Former Director of the National Energy Technology Laboratory
- In office 2024–2026
- Preceded by: Sean Plasynski (acting) Brian J. Anderson
- Education: California Institute of Technology Hope College
- Fields: Geophysics
- Workplaces: Sandia National Laboratories Idaho National Laboratory
- Thesis: Teleseismic array analysis of upper mantle compressional velocity structure (1984)
- Doctoral advisor: Don L. Anderson

= Marianne Walck =

American academic

Marianne C. Walck is the former Director of the National Energy Technology Laboratory. She previously served as Vice President of the Sandia National Laboratories, where she led Sandia's California Laboratory and its Energy and Climate Program, and as the Chief Research Officer at the Idaho National Laboratory.

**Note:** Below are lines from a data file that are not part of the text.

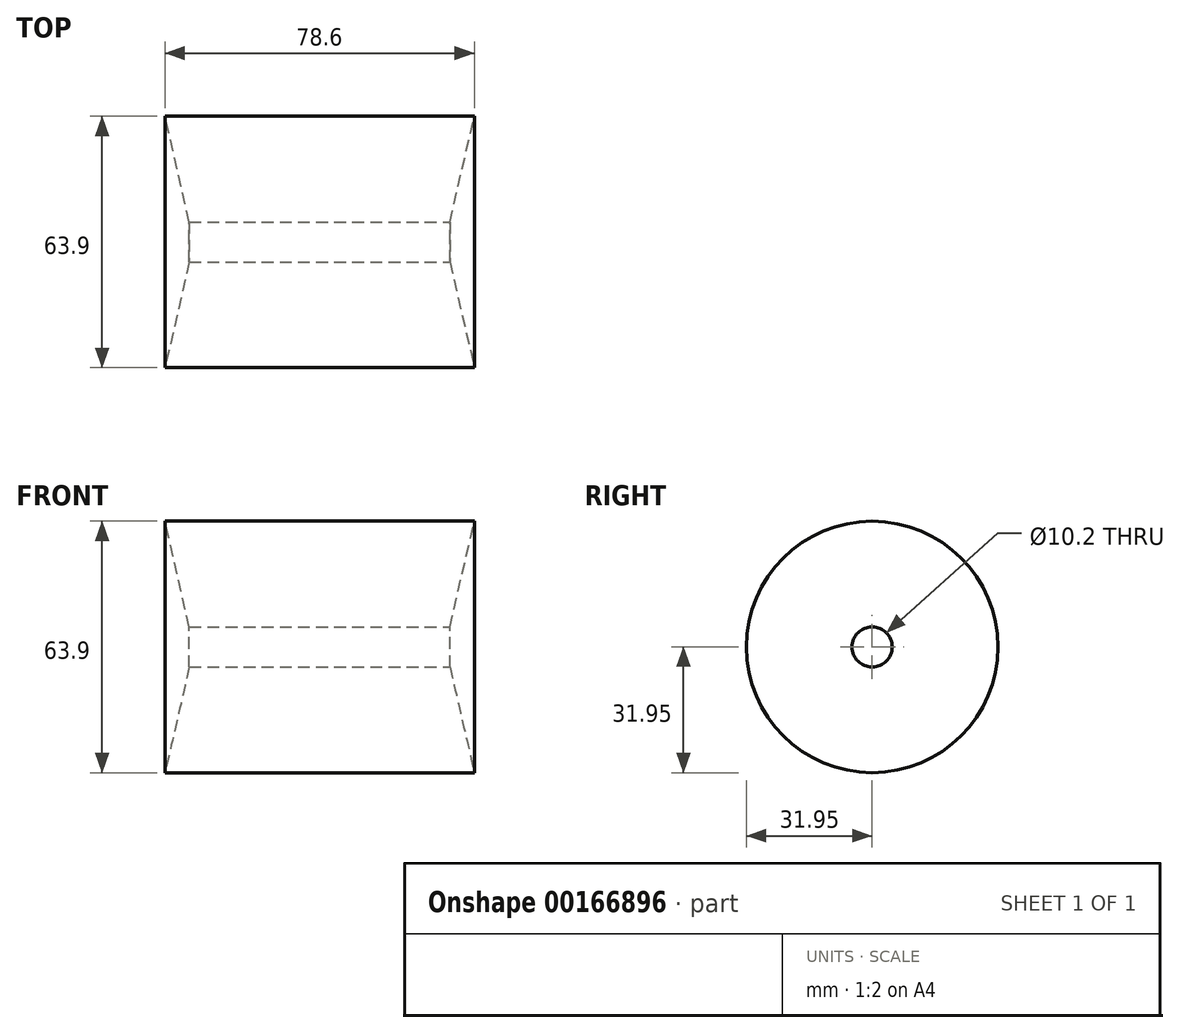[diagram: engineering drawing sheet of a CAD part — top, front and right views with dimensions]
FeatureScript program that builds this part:
annotation { "Feature Type Name" : "Feature", "Feature Type Description" : "" }
export const myFeature = defineFeature(function(context is Context, id is Id, definition is map)
    precondition{}
    {
        {
            var Q0;
            Q0=qCreatedBy(makeId("Front.planeOp"),FACE);
            var sketch = newSketch(context, id + "F0", { "sketchPlane" : qUnion([Q0])});
            skLineSegment(sketch, "E0", {"start": v(0, 5.1) * mm, "end": v(-66.2, 5.1) * mm});
            skLineSegment(sketch, "E1", {"start": v(0, 5.1) * mm, "end": v(6.2, 31.95) * mm});
            skLineSegment(sketch, "E2", {"start": v(0, 0) * mm, "end": v(-58.77, 0) * mm, "construction": true});
            skLineSegment(sketch, "E3", {"start": v(6.2, 31.95) * mm, "end": v(-72.4, 31.95) * mm});
            skLineSegment(sketch, "E4", {"start": v(6.2, 31.95) * mm, "end": v(9.4, 31.95) * mm, "construction": true});
            skLineSegment(sketch, "E5", {"start": v(-66.2, 5.1) * mm, "end": v(-72.4, 31.95) * mm});
            skLineSegment(sketch, "E6", {"start": v(-72.4, 31.95) * mm, "end": v(-75.6, 31.95) * mm, "construction": true});
            skSolve(sketch);
        }
        {
            var Q0;
            Q0 = qSketchRegion(id + "F0", true);
            var Q1;
            Q1=sQuery(id+"F0.wireOp",EDGE,"E2");
            revolve(context, id + "F1", {"entities" : qUnion([Q0]), "axis" : qUnion([Q1]), "revolveType" : RevolveType.FULL});
        }
    });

== Early life and education ==
Walck studied physics and geology at Hope College, which she graduated in 1978. She earned master's and doctorate degrees in geophysics at the California Institute of Technology. For her doctorate (1984), Walck worked on teleseismic array analysis of upper mantle velocity structure with Robert Clayton and Don Anderson. Her subsequent research considered subsurface energy sources and treaty verification.

== Research and career ==
Walck joined Sandia National Laboratories in 1984. After 6 years as a research scientist, she served as manager of the Geophysics Department. Her group conducted geophysical R&D, including monitoring subsurface processes using microseismic monitoring. In 2003, she was named Senior Manager for Nuclear Energy Safety Technologies, where Walck was responsible for five research and development groups, working on a range of topics including civilian nuclear power and the transportation of nuclear waste. This involved studies for the Nuclear Regulatory Commission, where she assessed the vulnerabilities of nuclear power plants to terrorist attacks. Her group's efforts were used during the Fukushima Daiichi nuclear disaster. Starting in 2011, Walck also served as associate director of the United States Department of Energy Center for Frontiers of Energy Security.

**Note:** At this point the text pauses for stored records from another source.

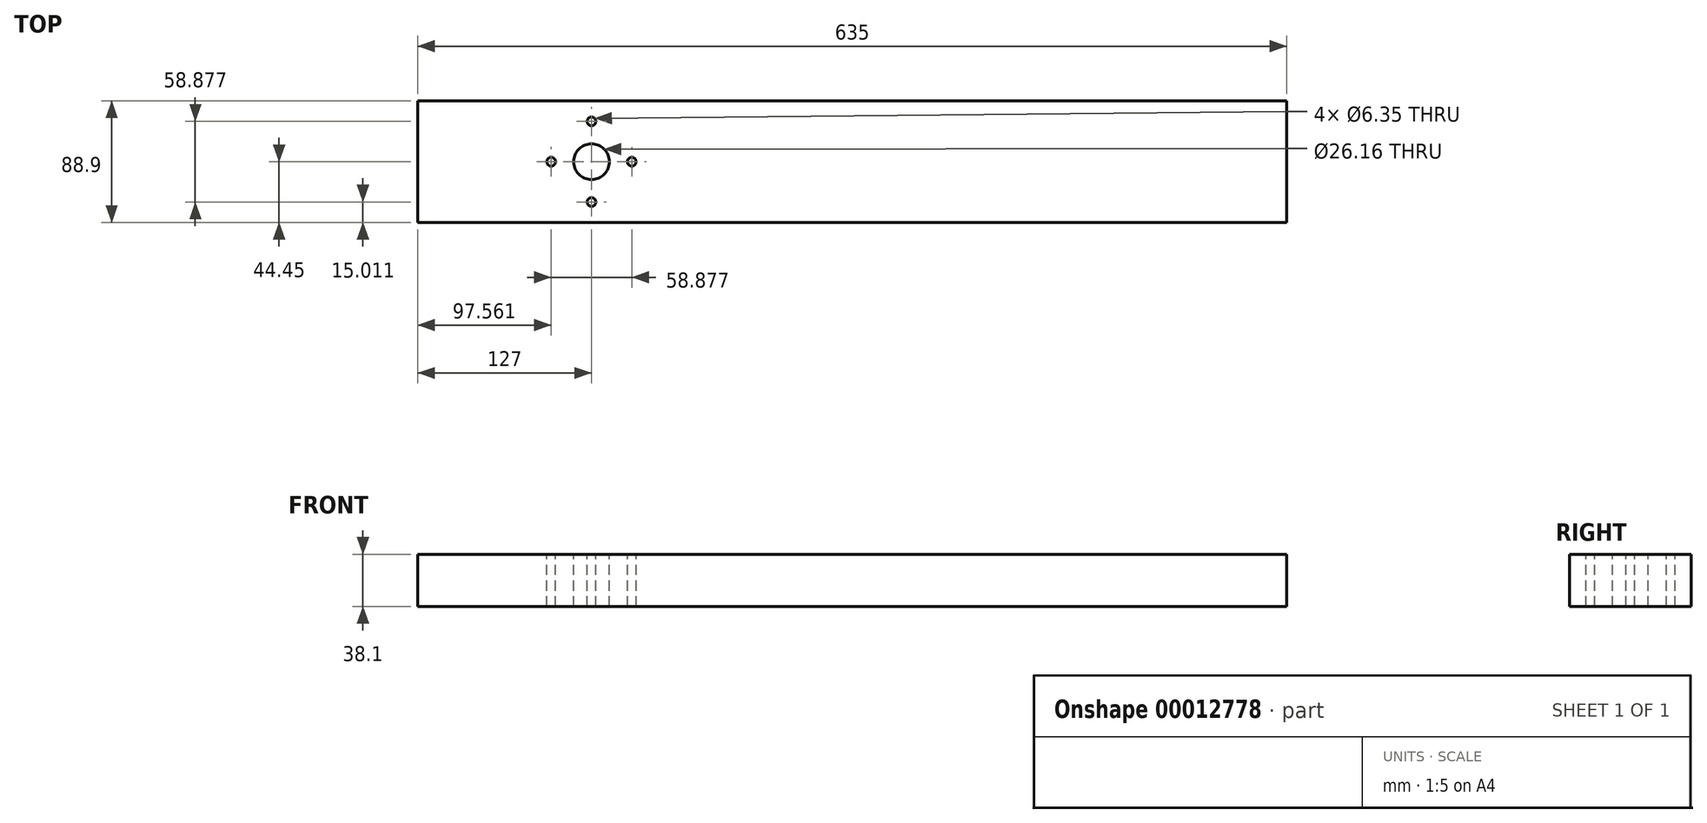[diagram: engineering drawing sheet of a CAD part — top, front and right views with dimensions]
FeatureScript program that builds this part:
annotation { "Feature Type Name" : "Feature", "Feature Type Description" : "" }
export const myFeature = defineFeature(function(context is Context, id is Id, definition is map)
    precondition{}
    {
        {
            var Q0;
            Q0=qCreatedBy(makeId("Right.planeOp"),FACE);
            var sketch = newSketch(context, id + "F0", { "sketchPlane" : qUnion([Q0])});
            skLineSegment(sketch, "E0.rect.bottom", {"start": v(44.45, 19.05) * mm, "end": v(-44.45, 19.05) * mm});
            skLineSegment(sketch, "E0.rect.top", {"start": v(44.45, -19.05) * mm, "end": v(-44.45, -19.05) * mm});
            skLineSegment(sketch, "E0.rect.left", {"start": v(44.45, 19.05) * mm, "end": v(44.45, -19.05) * mm});
            skLineSegment(sketch, "E0.rect.right", {"start": v(-44.45, 19.05) * mm, "end": v(-44.45, -19.05) * mm});
            skPoint(sketch, "E0.rect.middle", {"position": v(0, 0) * mm});
            skSolve(sketch);
        }
        {
            var Q0;
            Q0=makeQuery(id+"F0.imprint","IMPRINT",FACE,{"disambiguationData":[TD([[makeQuery(id+"F0.imprint","IMPRINT",EDGE,{"derivedFrom":sQuery(id+"F0.wireOp",EDGE,"E0.rect.bottom")}),1.0]])]});
            extrude(context, id + "F1", {"entities" : qUnion([Q0]), "depth" : 635 * mm});
        }
        {
            var Q0;
            Q0=makeQuery(id+"F1.opExtrude","SWEPT_FACE",FACE,{"disambiguationData":[OSD([sQuery(id+"F0.wireOp",EDGE,"E0.rect.bottom")])]});
            var sketch = newSketch(context, id + "F2", { "sketchPlane" : qUnion([Q0])});
            skCircle(sketch, "E1", {"center": v(127, 0) * mm, "radius": 13.08 * mm});
            skLineSegment(sketch, "E2", {"start": v(127, 0) * mm, "end": v(127, 29.44) * mm});
            skCircle(sketch, "E3", {"center": v(127, 29.44) * mm, "radius": 3.18 * mm});
            skCircle(sketch, "E4.1.0", {"center": v(97.56, 0) * mm, "radius": 3.18 * mm});
            skCircle(sketch, "E4.2.0", {"center": v(127, -29.44) * mm, "radius": 3.18 * mm});
            skCircle(sketch, "E5.1.3.0", {"center": v(156.44, 0) * mm, "radius": 3.18 * mm});
            skSolve(sketch);
        }
        {
            var Q0;
            Q0=makeQuery(id+"F2.imprint","IMPRINT",FACE,{"disambiguationData":[TD([[makeQuery(id+"F2.imprint","IMPRINT",EDGE,{"derivedFrom":sQuery(id+"F2.wireOp",EDGE,"E1")}),1.0]])]});
            var Q1;
            Q1=makeQuery(id+"F2.imprint","IMPRINT",FACE,{"disambiguationData":[TD([[makeQuery(id+"F2.imprint","IMPRINT",EDGE,{"derivedFrom":sQuery(id+"F2.wireOp",EDGE,"E4.2.0")}),1.0]])]});
            var Q2;
            Q2=makeQuery(id+"F2.imprint","IMPRINT",FACE,{"disambiguationData":[TD([[makeQuery(id+"F2.imprint","IMPRINT",EDGE,{"derivedFrom":sQuery(id+"F2.wireOp",EDGE,"E5.1.3.0")}),1.0]])]});
            var Q3;
            Q3=makeQuery(id+"F2.imprint","IMPRINT",FACE,{"disambiguationData":[TD([[makeQuery(id+"F2.imprint","IMPRINT",EDGE,{"derivedFrom":sQuery(id+"F2.wireOp",EDGE,"E3")}),1.0]])]});
            var Q4;
            Q4=makeQuery(id+"F2.imprint","IMPRINT",FACE,{"disambiguationData":[TD([[makeQuery(id+"F2.imprint","IMPRINT",EDGE,{"derivedFrom":sQuery(id+"F2.wireOp",EDGE,"E4.1.0")}),1.0]])]});
            var Q5;
            Q5=sQuery(id+"F2.wireOp",EDGE,"E1");
            var Q6;
            Q6=makeQuery(id+"F1.opExtrude","SWEPT_FACE",FACE,{"disambiguationData":[OSD([sQuery(id+"F0.wireOp",EDGE,"E0.rect.top")])]});
            extrude(context, id + "F3", {"entities" : qUnion([Q0, Q1, Q2, Q3, Q4]), "operationType" : NewBodyOperationType.REMOVE, "surfaceEntities" : qUnion([Q5]), "endBound" : BoundingType.UP_TO_SURFACE, "oppositeDirection" : true, "endBoundEntityFace" : qUnion([Q6]), "depth" : 25.4 * mm});
        }
    });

While Vice President for Sandia's California Laboratory (2015–2017), she was responsible for a 1300-person site in Livermore, CA that performed research and development in nuclear security and energy. Walck also led Sandia's Energy and Climate program, which conducted research and development in the full spectrum of energy sources and systems including renewable energy, transportation energy systems and the nuclear fuel cycle. She was associate director of CFSES, the Center for Frontiers of Subsurface Energy Security, a collaboration between the University of Texas at Austin and Sandia National Laboratories.

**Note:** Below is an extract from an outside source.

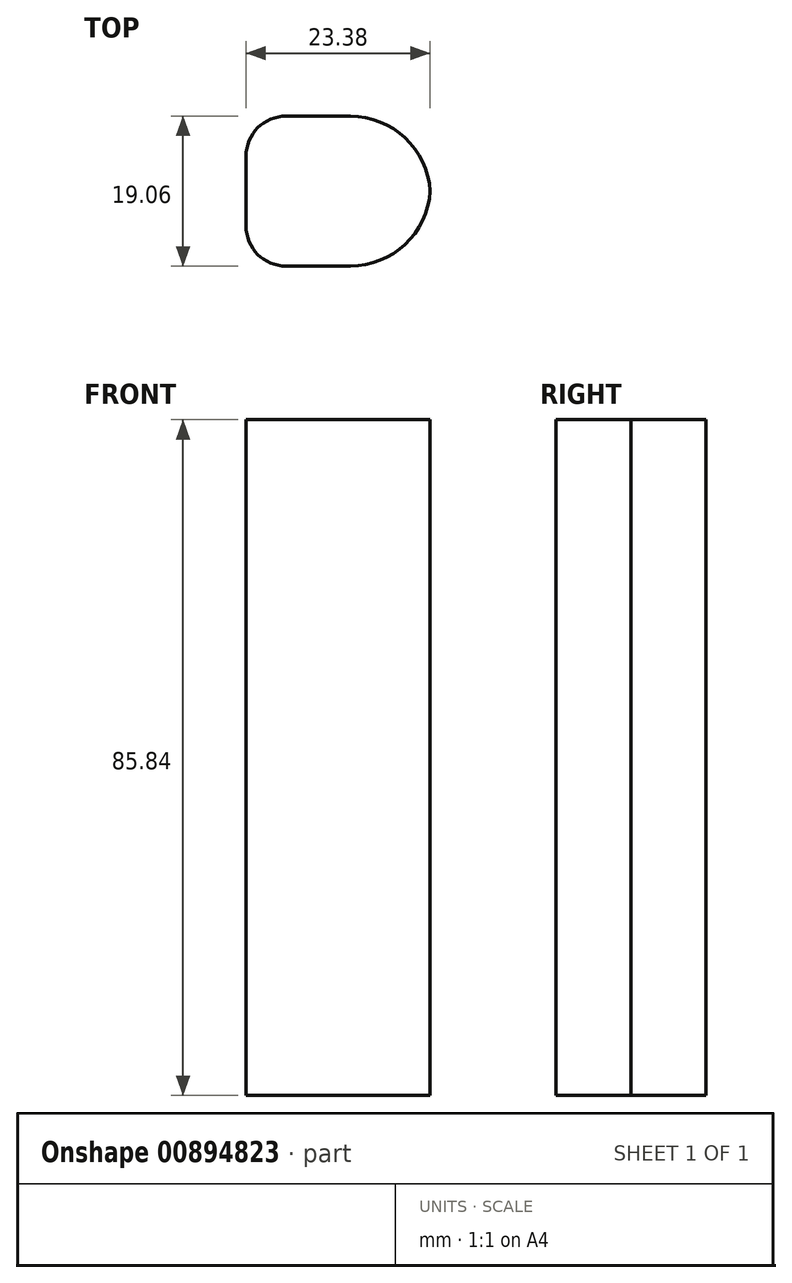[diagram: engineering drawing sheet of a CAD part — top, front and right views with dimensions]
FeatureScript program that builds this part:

Walck retired from Sandia National Laboratories in 2017. She was announced as the deputy director for Science and Technology of the Idaho National Laboratory in 2018. In this capacity, she led research, science and technology at INL. In 2024, Walck became Director of the National Energy Technology Laboratory. She retired in 2026. Walck is a Distinguished Expert for the California Council on Science and Technology, and serves on a variety of advisory panels.

In 2023, Walck was elected as a Fellow of the American Association for the Advancement of Science.

== Personal life ==
Walck is married with two children. She is a violinist in her local community orchestra.